Here, there is evidence that Llenos intended to weather the masturbatory episode unscathed. During the course of the investigation, Llenos' wife informed police that he was not suicidal, that the family's finances were secure, and she did not think he committed suicide. The report further states that there were prophylactic measures in place to mitigate the risk of injury during the act, specifically, a towel wrapped around his neck, his foot resting on a step stool, and a possible release mechanism. Lastly, the coroner found rubber rings around Llenos' genitals and noted that his "pubic hair was shaved in a semi-circular pattern consistent with prior use[.]" The record, limited thought it may be, indicated Llenos had a history of engaging in autoerotic asphyxiation and doing so without injury, leading one to the belief that the act, as it was intended to be performed, was not injurious.
Because the first prong of the analysis is satisfied, we should look to whether such expectation was objectively reasonable-that is to say injury was not substantially certain. For injury to be the substantially certain result of autoerotic asphyxiation, the objectively reasonable person would have to expect that the injury was the likely outcome from the act. See Santaella , 123 F.3d at 462 (quoting Wickman v. Nw. Nat. Ins. Co. , 908 F.2d 1077, 1088 (1st Cir. 1990) ); see also Med. Protective Co. of Fort Wayne, Indiana v. Am. Int'l Specialty Lines Ins. Co. , 911 F.3d 438, 449 (7th Cir. 2018), reh'g denied (Jan. 29, 2019) (briefly discussing substantial certainty in the known loss context as "virtually inevitable"). This objective prong was also discussed by our sister circuits.1
In Padfield v. AIG Life Ins. Co. , 290 F.3d 1121, 1127 (9th Cir. 2002), and Critchlow v. First UNUM Life Ins. Co. of Am. , 378 F.3d 246, 258 (2d Cir. 2004), the Ninth and Second Circuits acknowledged that asphyxiophilia and autoerotic asphyxiation are widely practiced sexual acts. If it were objectively reasonable to conclude that an injury, as commonly understood, was the likely result of autoerotic asphyxiation there would be few if any repeat practitioners. Moreover, autoerotic asphyxiation has permeated popular culture and has become a commonplace punchline. Accordingly, I believe the objective prong of the analysis is satisfied.

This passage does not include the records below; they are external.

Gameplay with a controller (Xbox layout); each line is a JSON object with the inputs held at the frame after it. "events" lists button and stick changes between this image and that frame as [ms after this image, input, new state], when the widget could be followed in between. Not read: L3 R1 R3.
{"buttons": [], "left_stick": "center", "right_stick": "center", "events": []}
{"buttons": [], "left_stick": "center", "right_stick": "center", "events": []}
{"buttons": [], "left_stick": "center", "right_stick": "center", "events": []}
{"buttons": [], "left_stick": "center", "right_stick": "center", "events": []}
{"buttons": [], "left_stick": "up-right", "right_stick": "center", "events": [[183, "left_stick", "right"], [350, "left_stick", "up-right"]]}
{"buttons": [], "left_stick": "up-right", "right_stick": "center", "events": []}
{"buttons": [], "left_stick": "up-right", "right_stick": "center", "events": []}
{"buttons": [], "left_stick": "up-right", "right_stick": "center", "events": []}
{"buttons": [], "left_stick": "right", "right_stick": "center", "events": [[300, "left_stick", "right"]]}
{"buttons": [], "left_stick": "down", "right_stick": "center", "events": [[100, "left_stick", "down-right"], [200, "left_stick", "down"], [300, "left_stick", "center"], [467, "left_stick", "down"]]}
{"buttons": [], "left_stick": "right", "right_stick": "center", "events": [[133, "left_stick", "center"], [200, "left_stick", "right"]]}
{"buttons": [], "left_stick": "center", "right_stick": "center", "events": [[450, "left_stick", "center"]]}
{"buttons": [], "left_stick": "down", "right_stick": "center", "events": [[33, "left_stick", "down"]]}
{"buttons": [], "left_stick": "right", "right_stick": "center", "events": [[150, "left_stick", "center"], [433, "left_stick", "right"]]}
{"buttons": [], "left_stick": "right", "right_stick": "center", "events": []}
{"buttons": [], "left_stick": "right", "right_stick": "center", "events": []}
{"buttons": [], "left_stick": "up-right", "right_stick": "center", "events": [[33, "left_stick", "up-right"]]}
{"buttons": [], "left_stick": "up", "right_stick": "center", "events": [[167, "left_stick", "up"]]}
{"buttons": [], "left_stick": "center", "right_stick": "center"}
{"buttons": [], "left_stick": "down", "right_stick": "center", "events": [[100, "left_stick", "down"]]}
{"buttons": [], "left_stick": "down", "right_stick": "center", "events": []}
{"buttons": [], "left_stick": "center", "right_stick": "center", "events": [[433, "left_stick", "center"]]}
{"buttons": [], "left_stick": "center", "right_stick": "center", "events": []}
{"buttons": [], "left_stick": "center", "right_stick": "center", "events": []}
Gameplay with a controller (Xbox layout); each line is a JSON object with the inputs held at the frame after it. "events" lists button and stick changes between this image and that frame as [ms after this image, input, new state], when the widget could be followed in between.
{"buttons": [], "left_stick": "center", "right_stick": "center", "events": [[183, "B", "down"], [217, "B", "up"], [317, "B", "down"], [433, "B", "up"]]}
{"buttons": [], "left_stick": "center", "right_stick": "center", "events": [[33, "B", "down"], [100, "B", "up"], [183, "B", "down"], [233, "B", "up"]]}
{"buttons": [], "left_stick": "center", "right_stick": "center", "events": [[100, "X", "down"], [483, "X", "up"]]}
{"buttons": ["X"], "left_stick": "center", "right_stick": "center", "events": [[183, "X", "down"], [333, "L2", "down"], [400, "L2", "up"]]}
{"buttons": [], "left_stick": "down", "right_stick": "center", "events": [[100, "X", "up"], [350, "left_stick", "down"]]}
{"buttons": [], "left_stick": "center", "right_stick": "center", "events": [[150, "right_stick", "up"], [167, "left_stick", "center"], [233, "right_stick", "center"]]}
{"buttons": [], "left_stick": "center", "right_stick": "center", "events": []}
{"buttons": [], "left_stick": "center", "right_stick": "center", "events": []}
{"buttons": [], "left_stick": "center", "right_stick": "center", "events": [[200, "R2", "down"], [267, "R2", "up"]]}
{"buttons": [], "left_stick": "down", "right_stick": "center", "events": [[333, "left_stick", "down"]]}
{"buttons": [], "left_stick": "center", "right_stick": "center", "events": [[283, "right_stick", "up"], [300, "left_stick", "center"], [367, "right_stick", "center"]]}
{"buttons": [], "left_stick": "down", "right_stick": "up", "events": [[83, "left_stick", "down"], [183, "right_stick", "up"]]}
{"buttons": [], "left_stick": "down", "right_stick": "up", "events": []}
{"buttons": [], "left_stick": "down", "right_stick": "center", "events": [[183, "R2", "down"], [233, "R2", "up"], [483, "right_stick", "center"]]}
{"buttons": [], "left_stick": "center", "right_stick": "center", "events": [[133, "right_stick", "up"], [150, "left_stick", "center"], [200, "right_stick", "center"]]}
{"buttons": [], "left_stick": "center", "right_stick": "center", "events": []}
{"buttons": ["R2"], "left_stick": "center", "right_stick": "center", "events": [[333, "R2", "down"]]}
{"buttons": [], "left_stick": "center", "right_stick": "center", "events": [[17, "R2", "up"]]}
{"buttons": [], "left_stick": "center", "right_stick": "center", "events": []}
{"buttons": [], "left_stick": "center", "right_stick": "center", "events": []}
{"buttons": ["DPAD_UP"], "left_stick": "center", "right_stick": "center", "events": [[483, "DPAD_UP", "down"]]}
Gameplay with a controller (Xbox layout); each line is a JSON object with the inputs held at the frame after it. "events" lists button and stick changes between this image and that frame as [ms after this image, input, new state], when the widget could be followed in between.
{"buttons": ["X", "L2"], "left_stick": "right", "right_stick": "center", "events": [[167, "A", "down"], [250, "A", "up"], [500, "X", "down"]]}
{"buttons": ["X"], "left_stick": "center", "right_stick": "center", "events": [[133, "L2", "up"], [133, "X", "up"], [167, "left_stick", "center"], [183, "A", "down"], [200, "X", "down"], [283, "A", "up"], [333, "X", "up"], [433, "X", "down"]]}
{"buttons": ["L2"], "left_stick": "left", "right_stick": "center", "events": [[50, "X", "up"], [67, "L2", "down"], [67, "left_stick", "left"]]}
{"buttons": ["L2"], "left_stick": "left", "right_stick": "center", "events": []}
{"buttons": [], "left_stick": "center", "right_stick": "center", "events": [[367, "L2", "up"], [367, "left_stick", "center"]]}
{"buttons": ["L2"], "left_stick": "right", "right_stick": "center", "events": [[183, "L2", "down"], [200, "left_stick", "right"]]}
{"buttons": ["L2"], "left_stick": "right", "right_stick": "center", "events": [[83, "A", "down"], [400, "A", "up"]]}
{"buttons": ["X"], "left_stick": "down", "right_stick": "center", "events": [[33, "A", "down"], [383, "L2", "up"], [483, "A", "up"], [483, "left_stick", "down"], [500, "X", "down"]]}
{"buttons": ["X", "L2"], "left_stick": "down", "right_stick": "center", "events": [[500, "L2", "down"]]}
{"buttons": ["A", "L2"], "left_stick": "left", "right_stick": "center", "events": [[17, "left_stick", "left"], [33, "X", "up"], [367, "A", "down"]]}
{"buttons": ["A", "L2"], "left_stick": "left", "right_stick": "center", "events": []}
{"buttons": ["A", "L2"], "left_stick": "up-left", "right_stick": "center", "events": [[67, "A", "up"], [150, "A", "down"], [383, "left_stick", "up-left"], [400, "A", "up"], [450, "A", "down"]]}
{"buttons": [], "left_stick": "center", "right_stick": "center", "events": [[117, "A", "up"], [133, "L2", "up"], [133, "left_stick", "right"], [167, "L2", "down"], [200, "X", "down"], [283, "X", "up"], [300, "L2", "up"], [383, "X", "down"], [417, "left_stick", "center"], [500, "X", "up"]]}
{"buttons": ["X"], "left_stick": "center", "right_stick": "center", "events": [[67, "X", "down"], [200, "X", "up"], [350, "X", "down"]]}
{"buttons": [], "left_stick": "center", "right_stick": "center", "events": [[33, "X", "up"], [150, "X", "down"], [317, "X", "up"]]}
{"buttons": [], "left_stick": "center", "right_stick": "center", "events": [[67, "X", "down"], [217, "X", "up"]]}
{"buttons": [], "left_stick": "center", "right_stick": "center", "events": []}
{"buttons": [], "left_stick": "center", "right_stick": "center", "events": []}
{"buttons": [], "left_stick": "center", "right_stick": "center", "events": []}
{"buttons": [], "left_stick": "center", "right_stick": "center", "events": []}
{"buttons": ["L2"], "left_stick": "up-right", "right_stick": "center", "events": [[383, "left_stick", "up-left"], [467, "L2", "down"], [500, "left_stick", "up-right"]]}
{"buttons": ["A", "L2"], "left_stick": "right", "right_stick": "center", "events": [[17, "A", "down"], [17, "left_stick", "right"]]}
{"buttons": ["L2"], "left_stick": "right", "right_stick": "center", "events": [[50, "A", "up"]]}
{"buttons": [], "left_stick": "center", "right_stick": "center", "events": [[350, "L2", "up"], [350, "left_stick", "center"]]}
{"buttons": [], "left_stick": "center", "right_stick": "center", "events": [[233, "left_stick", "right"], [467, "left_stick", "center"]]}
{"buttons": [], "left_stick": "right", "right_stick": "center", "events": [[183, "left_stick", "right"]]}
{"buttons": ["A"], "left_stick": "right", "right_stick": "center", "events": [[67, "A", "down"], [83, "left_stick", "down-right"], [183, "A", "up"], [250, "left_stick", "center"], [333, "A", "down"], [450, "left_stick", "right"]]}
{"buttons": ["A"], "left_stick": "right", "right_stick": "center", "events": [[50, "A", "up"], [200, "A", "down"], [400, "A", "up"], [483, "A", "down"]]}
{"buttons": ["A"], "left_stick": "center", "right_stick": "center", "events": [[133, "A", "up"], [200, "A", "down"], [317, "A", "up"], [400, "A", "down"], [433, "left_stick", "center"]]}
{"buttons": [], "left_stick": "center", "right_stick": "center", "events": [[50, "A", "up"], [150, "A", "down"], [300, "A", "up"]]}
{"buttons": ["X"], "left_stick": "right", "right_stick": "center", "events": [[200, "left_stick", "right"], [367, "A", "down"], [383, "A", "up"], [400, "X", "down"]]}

Because Llenos had a subjective expectation of escaping unscathed and the objectively reasonable person would not think an injury was a substantial certainty, his death should not be deemed the result of an intentional injury. Therefore, the Rider's exclusion would not apply.
The majority's position incorrectly separates the masturbation from the asphyxiation and as a result creates a rule where it will always be excluded from coverage under an accidental death & dismemberment policy that includes an intentional injury exclusion. Llenos' conduct was undoubtedly risky but was not inherently injurious. The determination that autoerotic asphyxiation is an injury ignores that fact that when done correctly it can and does have a recreational purpose with no lasting health consequences.
By contrast, in the case of the skydiver or bungee jumper whose equipment malfunctions, the injury is the sudden stop when the thrill seeker crashes back to earth, but the act-the jump-was an inten *389tional one. But, the subjective and objective intent was to survive. Like the thrill seeker or extreme athlete who steps out of an airplane or purposefully exposes himself to outrageous conditions, the asphyxiophiliant is not necessarily acting injuriously.
The majority focuses its inquiry on the injury aspect of Llenos' self-strangulation incorrectly concluding that any amount of asphyxiation is injurious and therefore autoerotic asphyxiation must be excluded under the Rider. But, as the district court points out, "reasonable minds could differ on whether the term 'injury' as used in the [Rider] includes Llenos' induction of cerebral hypoxia under the facts of this case."
Because reasonable minds can differ about whether or not autoerotic asphyxiation would be an intentionally inflicted injury, it creates an ambiguity in coverage, and ambiguities must be resolved in favor of coverage. Minnesota Life is in the best position to remedy this ambiguity by expressly excluding coverage for such inherently dangerous activities, as other insurance providers have done. See Johnson v. Am. United Life Ins. Co. , 716 F.3d 813, 817 (4th Cir. 2013) (noting a policy exclusion for "hang-gliding, bungee jumping, automobile racing, motorcycle racing, skydiving, rock climbing, or mountain climbing."); Kovach v. Zurich Am. Ins. Co. , 587 F.3d 323, 336 (6th Cir. 2009) (noting policy exclusions for "skydiving, parasailing, hangglinding [sic], bungee-jumping, or any similar activity.").
In conclusion, I would affirm the decision of the district court. The district court properly concluded that cerebral hypoxia was not an intentional injury and Llenos' death was an unforeseen accident. Autoerotic asphyxiation is an inherently dangerous sexual practice. The matter at hand shows that even seasoned practitioners can succumb to cerebral hypoxia and die. Therefore, I respectfully DISSENT.
Like the majority, I decline to adopt the analysis in either Padfield or Critchlow because they unnecessarily parse one continuous event into distinct phases.